Protocol 5: Dual Generalization Challenge across Data Sources and Attack Types

protocol5

This protocol further increases the testing difficulty by combining both cross-domain and cross-attack type distribution shifts. During training, only a specific dataset and certain known attack types are used for pre-training and fine-tuning. During testing, the model faces a different domain with unseen spoof types.

In this setup, the model cannot rely on known visual styles, and even the spoof clues themselves exhibit semantic jumps. Experimental results show that UDG-FAS can still stably learn a discriminative feature space and outperform most existing state-of-the-art methods, including reinforcement-based methods specifically designed for attack generalization.

This result indicates that even if a specific attack form has not been encountered during training, UDG-FAS can internalize the semantic characteristics of spoofing during the unsupervised pre-training process by suppressing identity and style biases, rather than merely memorizing specific attack types.

Protocol 6: Generalization Test for Unseen 3D Attacks and Large-Scale Data

protocol6

This protocol focuses on one of the most challenging scenarios: whether the model can generalize to unseen 3D mask attack samples. The training data does not include 3D spoof samples, and testing is conducted on the 3DMAD and HKBU-MARs datasets, with additional validation on the large-scale CelebA-Spoof (CA) dataset under mixed spoof conditions.

The results show that UDG-FAS can maintain stable recognition performance even under completely unseen modalities, outperforming several strong baselines and generalization-oriented methods. This indicates that the model does not rely on specific spoof surface signals for memorization but learns a representation structure that can transfer across modalities.

Moreover, in the large-scale CA evaluation, UDG-FAS also demonstrates superior generalization ability over existing methods, further confirming that its unsupervised pre-training strategy is scalable for practical deployment and resilient to unknown attacks.

Conclusion

UDG-FAS does not seek breakthroughs in model architecture or training processes but instead poses a more fundamental question:

What remains if we no longer rely on annotations?

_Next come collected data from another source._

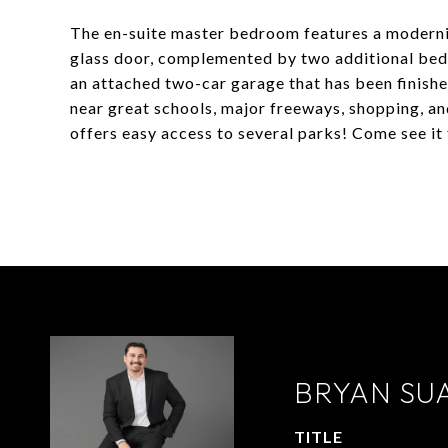
The en-suite master bedroom features a moderni
glass door, complemented by two additional bedr
an attached two-car garage that has been finish
near great schools, major freeways, shopping, an
offers easy access to several parks! Come see it 
BRYAN SU
TITLE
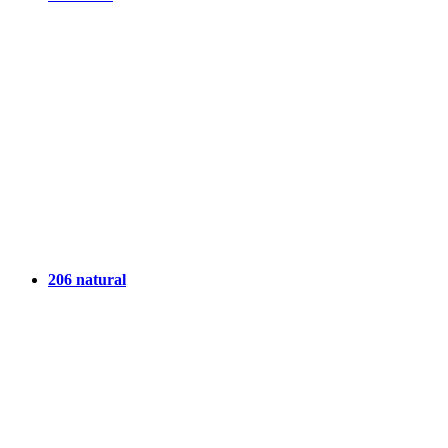
206 natural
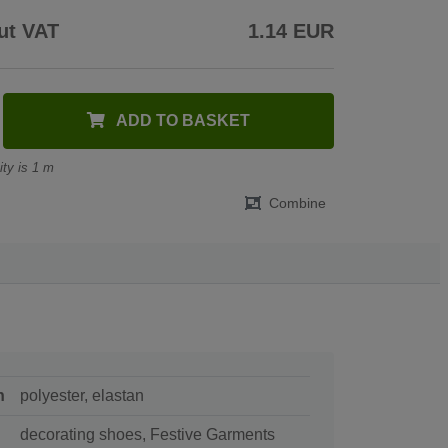
ut VAT
1.14 EUR
ADD TO BASKET
ty is 1 m
Combine
n
polyester, elastan
decorating shoes, Festive Garments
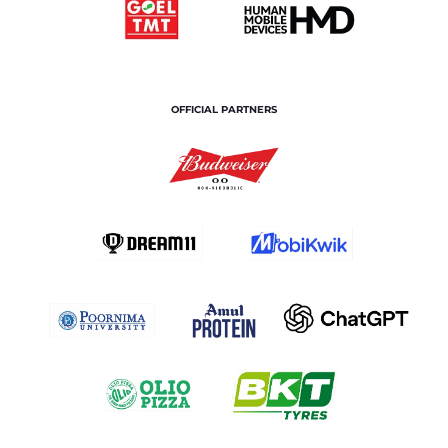
OFFICIAL PARTNERS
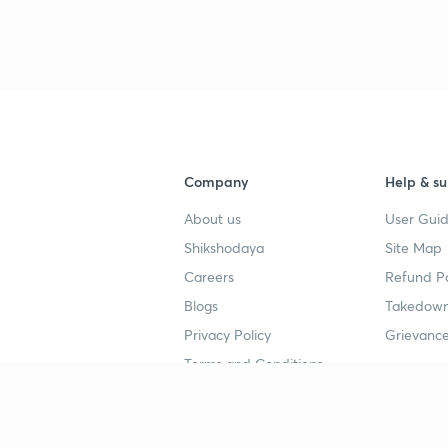
Company
Help & su
About us
User Guid
Shikshodaya
Site Map
Careers
Refund Po
Blogs
Takedown
Privacy Policy
Grievance
Terms and Conditions
Popular goals
Study mat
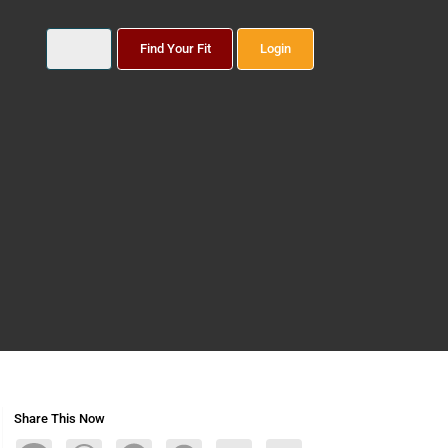
Find Your Fit
Login
Share This Now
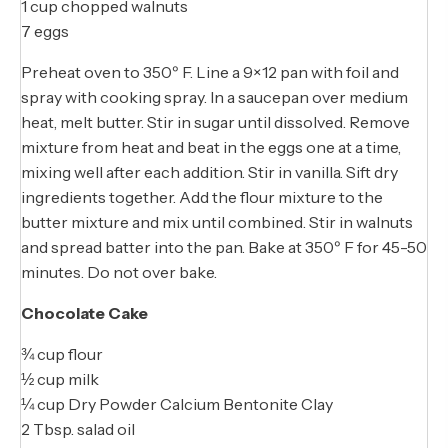
1 cup chopped walnuts
7 eggs
Preheat oven to 350º F. Line a 9×12 pan with foil and
spray with cooking spray. In a saucepan over medium
heat, melt butter. Stir in sugar until dissolved. Remove
mixture from heat and beat in the eggs one at a time,
mixing well after each addition. Stir in vanilla. Sift dry
ingredients together. Add the flour mixture to the
butter mixture and mix until combined. Stir in walnuts
and spread batter into the pan. Bake at 350º F for 45-50
minutes. Do not over bake.
Chocolate Cake
¾ cup flour
½ cup milk
¼ cup Dry Powder Calcium Bentonite Clay
2 Tbsp. salad oil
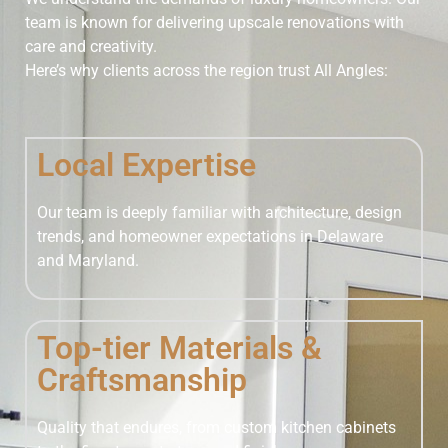
team is known for delivering upscale renovations with
care and creativity.
Here’s why clients across the region trust All Angles:
Local Expertise
Our team is deeply familiar with architecture, design
trends, and homeowner expectations in Delaware
and Maryland.
Top-tier Materials &
Craftsmanship
Quality that endures, from custom kitchen cabinets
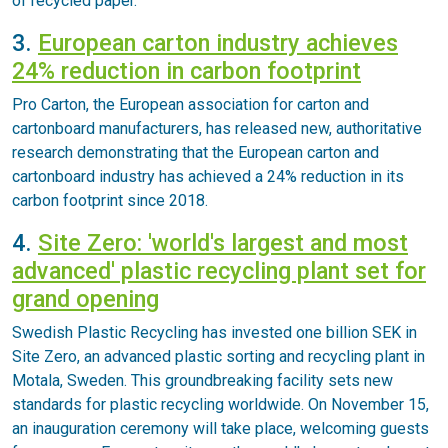
of recycled paper.
3.
European carton industry achieves
24% reduction in carbon footprint
Pro Carton, the European association for carton and
cartonboard manufacturers, has released new, authoritative
research demonstrating that the European carton and
cartonboard industry has achieved a 24% reduction in its
carbon footprint since 2018.
4.
Site Zero: 'world's largest and most
advanced' plastic recycling plant set for
grand opening
Swedish Plastic Recycling has invested one billion SEK in
Site Zero, an advanced plastic sorting and recycling plant in
Motala, Sweden. This groundbreaking facility sets new
standards for plastic recycling worldwide. On November 15,
an inauguration ceremony will take place, welcoming guests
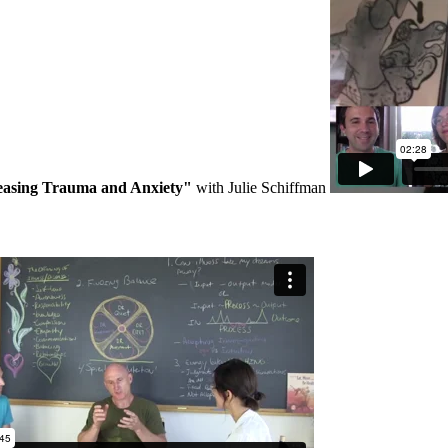
easing Trauma and Anxiety"
with Julie Schiffman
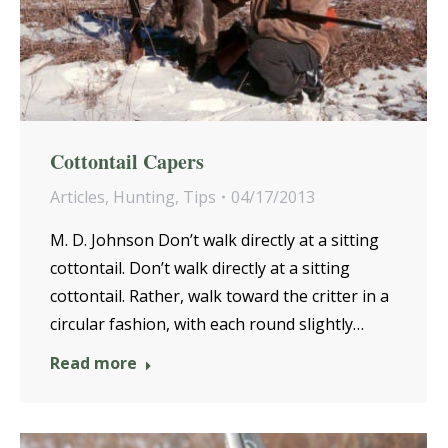
Cottontail Capers
Articles
,
Hunting
,
Tips
04/17/2013
M. D. Johnson Don’t walk directly at a sitting
cottontail. Don’t walk directly at a sitting
cottontail. Rather, walk toward the critter in a
circular fashion, with each round slightly…
Read more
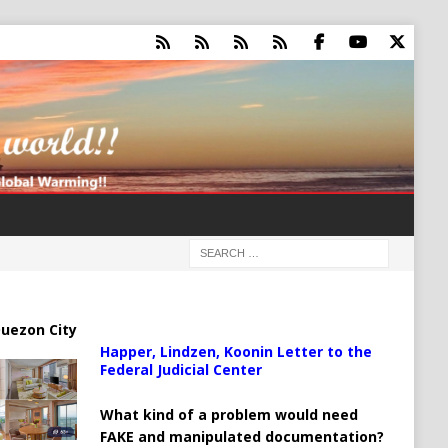
uezon City
Happer, Lindzen, Koonin Letter to the
Federal Judicial Center
What kind of a problem would need
FAKE and manipulated documentation?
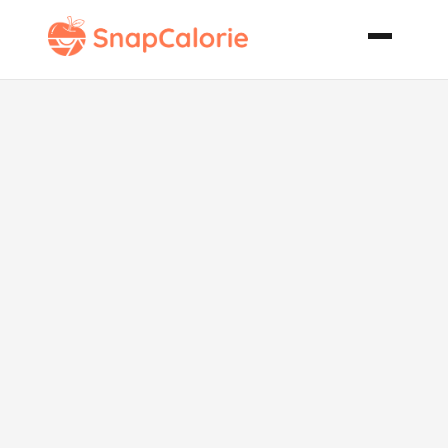
Spiced Chai
Latte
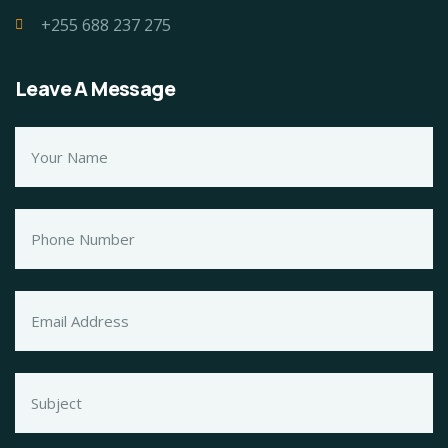
+255 688 237 275
Leave A Message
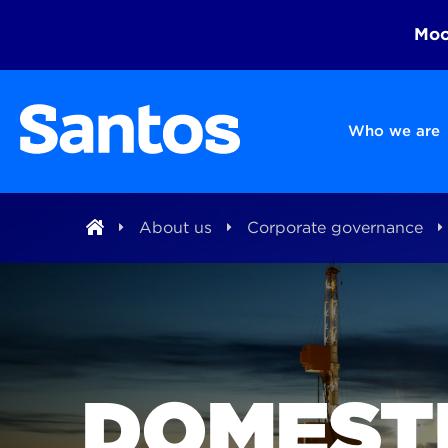
Moom
Who we are
About us
Corporate governance
DOMEST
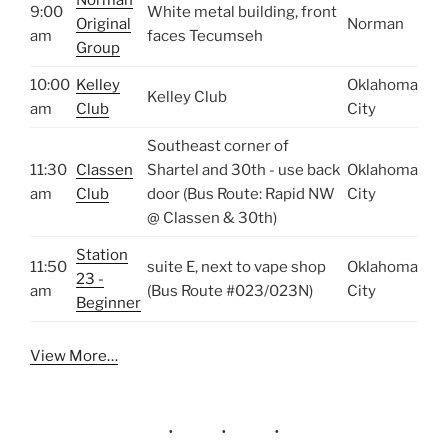
9:00
White metal building, front
Original
Norman
am
faces Tecumseh
Group
10:00
Kelley
Oklahoma
Kelley Club
am
Club
City
Southeast corner of
11:30
Classen
Shartel and 30th - use back
Oklahoma
am
Club
door (Bus Route: Rapid NW
City
@ Classen & 30th)
Station
11:50
suite E, next to vape shop
Oklahoma
23 -
am
(Bus Route #023/023N)
City
Beginner
View More…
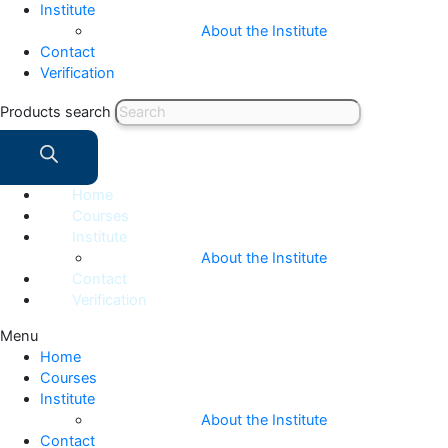
Institute
About the Institute
Contact
Verification
Products search
Home
Courses
Institute
About the Institute
Contact
Verification
Menu
Home
Courses
Institute
About the Institute
Contact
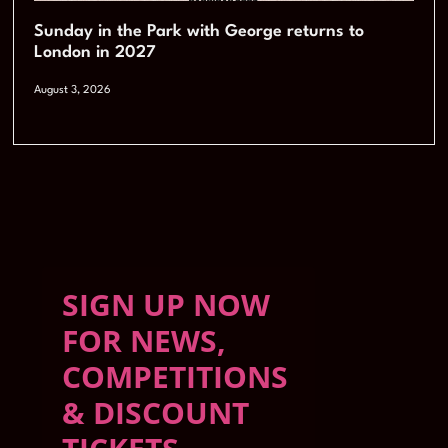
Sunday in the Park with George returns to
London in 2027
August 3, 2026
SIGN UP NOW
FOR NEWS,
COMPETITIONS
& DISCOUNT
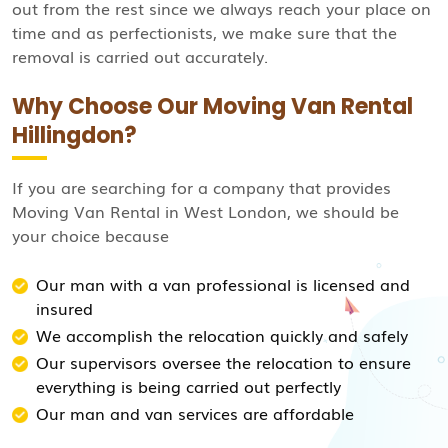
out from the rest since we always reach your place on
time and as perfectionists, we make sure that the
removal is carried out accurately.
Why Choose Our Moving Van Rental
Hillingdon?
If you are searching for a company that provides
Moving Van Rental in West London, we should be
your choice because
Our man with a van professional is licensed and
insured
We accomplish the relocation quickly and safely
Our supervisors oversee the relocation to ensure
everything is being carried out perfectly
Our man and van services are affordable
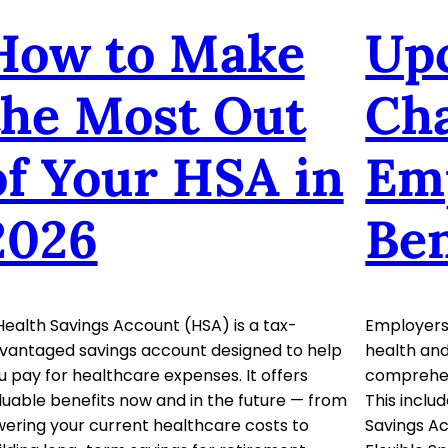
How to Make
Up
the Most Out
Cha
of Your HSA in
Em
2026
Ben
Health Savings Account (HSA) is a tax-
Employers 
vantaged savings account designed to help
health and
u pay for healthcare expenses. It offers
comprehens
luable benefits now and in the future — from
This inclu
wering your current healthcare costs to
Savings A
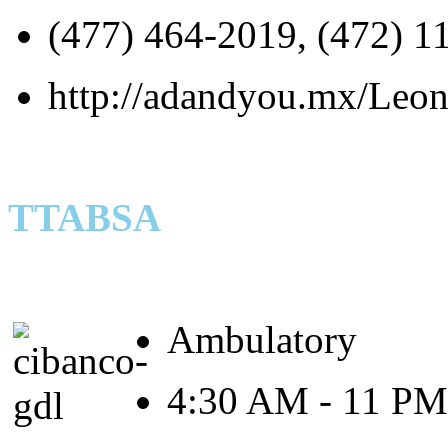
(477) 464-2019, (472) 1
http://adandyou.mx/Leon-
TTABSA
Ambulatory
4:30 AM - 11 PM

The answer proposed by this paper returns to the representation itself.

It does not propose a new backbone, nor does it design complex loss terms. Instead, through a series of arrangements, it allows the model to gradually build a semantic space capable of navigating identity and style noise under unsupervised conditions.

The contribution of this work is not merely a set of good results but a new perspective:

When supervisory information is unavailable, the responsibility of feature design can no longer be shifted to classifiers or regularization strategies.

We must make choices and limitations at the beginning of learning, guiding the model in the right direction, rather than waiting for the data to tell it what is right.

From a longer-term perspective, such methods may gradually replace the traditional FAS training process's reliance on "attack samples."

After all, the semantic boundary of whether something is live or spoofed should never just be the surface texture of a specific attack type, but a semantic resonance that spans identity, modality, and data sources.

And this, perhaps, is the true beginning of unsupervised learning.